La formation du personnel peut contribuer à augmenter la confiance qu’ont les personnes employées en leurs capacités professionnelles. Cet effet est non négligeable, car cette confiance est associée à un taux de symptômes dépressifs moindre face aux comportements plus difficiles des résidentes et des résidents. Ce problème est d’autant plus préoccupant que 38,9 % des personnes participant à une étude rapportaient avoir subi des gestes d’agression quotidiennement ou hebdomadairement dans les 12 derniers mois selon une étude en cours dirigée par Marie-Michèle Dufour et Valérie Martin. Ces gestes ne sont généralement pas intentionnels, mais peuvent découler de l’incompréhension, de l’impulsivité ou de la souffrance des personnes hébergées.
Notre équipe de recherche a réalisé une étude pour mesurer l’effet d’une formation en ligne sur une approche d’intervention positive destinée au personnel d’un milieu résidentiel. Nous avons constaté que cette formation, peu coûteuse et flexible, a été appréciée et a entraîné une maîtrise des concepts clés, représentant ainsi une avenue pertinente à explorer.
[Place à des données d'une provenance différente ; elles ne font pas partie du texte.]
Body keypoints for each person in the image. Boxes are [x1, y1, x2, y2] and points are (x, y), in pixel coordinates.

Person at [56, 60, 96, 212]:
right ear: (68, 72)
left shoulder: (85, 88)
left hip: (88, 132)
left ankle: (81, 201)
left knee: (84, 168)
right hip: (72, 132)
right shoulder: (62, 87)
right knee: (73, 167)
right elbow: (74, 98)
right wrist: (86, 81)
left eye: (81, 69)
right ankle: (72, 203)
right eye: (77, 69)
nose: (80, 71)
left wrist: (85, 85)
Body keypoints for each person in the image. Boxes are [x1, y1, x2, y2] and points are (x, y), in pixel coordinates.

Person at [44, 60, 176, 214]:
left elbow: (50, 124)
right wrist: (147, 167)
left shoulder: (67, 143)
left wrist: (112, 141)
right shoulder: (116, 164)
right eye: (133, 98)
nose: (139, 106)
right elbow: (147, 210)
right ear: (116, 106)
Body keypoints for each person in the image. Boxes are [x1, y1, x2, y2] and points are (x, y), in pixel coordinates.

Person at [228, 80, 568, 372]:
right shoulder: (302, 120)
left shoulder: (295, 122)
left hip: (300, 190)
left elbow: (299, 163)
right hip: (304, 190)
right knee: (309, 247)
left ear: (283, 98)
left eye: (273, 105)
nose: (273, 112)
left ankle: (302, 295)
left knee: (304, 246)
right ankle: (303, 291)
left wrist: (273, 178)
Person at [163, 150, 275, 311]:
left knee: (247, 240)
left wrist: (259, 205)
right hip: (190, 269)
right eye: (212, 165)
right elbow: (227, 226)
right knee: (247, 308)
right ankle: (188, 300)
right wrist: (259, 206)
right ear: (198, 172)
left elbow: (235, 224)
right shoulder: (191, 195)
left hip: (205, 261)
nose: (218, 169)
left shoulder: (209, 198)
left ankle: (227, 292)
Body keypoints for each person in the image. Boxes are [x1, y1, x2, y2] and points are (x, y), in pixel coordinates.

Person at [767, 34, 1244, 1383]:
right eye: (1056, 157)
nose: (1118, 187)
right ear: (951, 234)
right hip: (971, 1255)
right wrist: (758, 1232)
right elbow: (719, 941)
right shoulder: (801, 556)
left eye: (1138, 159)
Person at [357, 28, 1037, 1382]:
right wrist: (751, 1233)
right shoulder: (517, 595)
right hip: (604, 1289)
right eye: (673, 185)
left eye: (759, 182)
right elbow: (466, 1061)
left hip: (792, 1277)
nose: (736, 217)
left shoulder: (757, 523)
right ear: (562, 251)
Des parents prenant les choses en main
De l’Estrie aux Îles-de-la-Madeleine, des parents prennent en main le développement de ressources résidentielles face au manque criant de places ou d’options satisfaisantes. Ces parents rêvent et conçoivent divers modèles : coopératives de solidarité d’habitation offrant des loyers abordables, appartements supervisés, milieux destinés aux personnes autistes à grands défis et vivant un haut niveau d’anxiété, projets visant à développer les compétences à la vie autonome. Ces parents souhaitent créer un milieu de vie où leur enfant sera en sécurité et bien entouré. Des chercheuses et chercheurs les appuient notamment en développant les relations avec la communauté afin de générer des réseaux d’entraide dans le quartier ou de favoriser un accueil bienveillant et inclusif par le voisinage.
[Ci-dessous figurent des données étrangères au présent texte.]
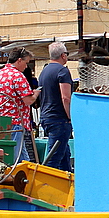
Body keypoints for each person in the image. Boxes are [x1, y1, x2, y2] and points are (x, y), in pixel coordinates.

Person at [0, 48, 41, 162]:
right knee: (15, 159)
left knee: (17, 157)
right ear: (19, 60)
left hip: (2, 122)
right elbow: (28, 101)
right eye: (26, 62)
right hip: (16, 122)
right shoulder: (18, 76)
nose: (26, 66)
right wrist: (35, 94)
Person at [38, 41, 75, 172]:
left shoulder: (44, 72)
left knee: (64, 155)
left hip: (46, 117)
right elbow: (66, 97)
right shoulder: (62, 71)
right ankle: (45, 185)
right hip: (59, 118)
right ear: (63, 55)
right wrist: (70, 117)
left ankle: (68, 180)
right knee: (53, 158)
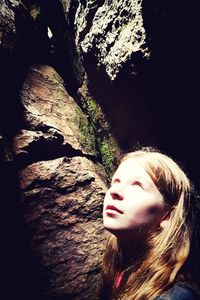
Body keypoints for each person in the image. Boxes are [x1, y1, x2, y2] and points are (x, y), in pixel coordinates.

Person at [100, 147, 200, 300]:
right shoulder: (122, 269)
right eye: (116, 181)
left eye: (137, 185)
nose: (115, 191)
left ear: (168, 216)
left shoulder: (175, 296)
Est-ce réellement aux parents de se transformer en développeur immobilier, de créer des fondations, de réaliser des campagnes de financement, de naviguer à travers une multitude de règlements et de négocier des ententes de services professionnels ou d’accompagnement avec le réseau de la santé et des services sociaux ? En réalité, la recherche démontre que ces parents, dont le rôle de proche aidant s’étend parfois sur plusieurs décennies, ont eux-mêmes besoin de répit et d’appui et non de compenser les lacunes d’un système censé les appuyer.
Un chantier important pour le futur
Des ressources doivent rapidement être investies pour développer davantage de milieux d’hébergement ainsi que des logements qui répondent aux besoins des personnes autistes ou ayant une déficience intellectuelle. La situation actuelle est particulièrement inquiétante pour les personnes qui n’ont pas ou n’ont plus de proches pour les loger, les appuyer, défendre leurs droits ou carrément bâtir des milieux adaptés. Les ressources consenties doivent aussi s’assurer que les conditions de travail du personnel leur permettront de s’épanouir dans ce rôle essentiel.
Notre société porte la responsabilité collective d’éviter que les personnes vulnérables souffrent dans des milieux de vie inadéquats, vivent de l’instabilité résidentielle ou même se retrouvent en situation d’itinérance.
Les personnes autistes ou qui ont une déficience intellectuelle ont le droit de vivre dans un endroit qui correspond à leurs préférences et à leurs besoins, de façon autonome, autodéterminée et digne.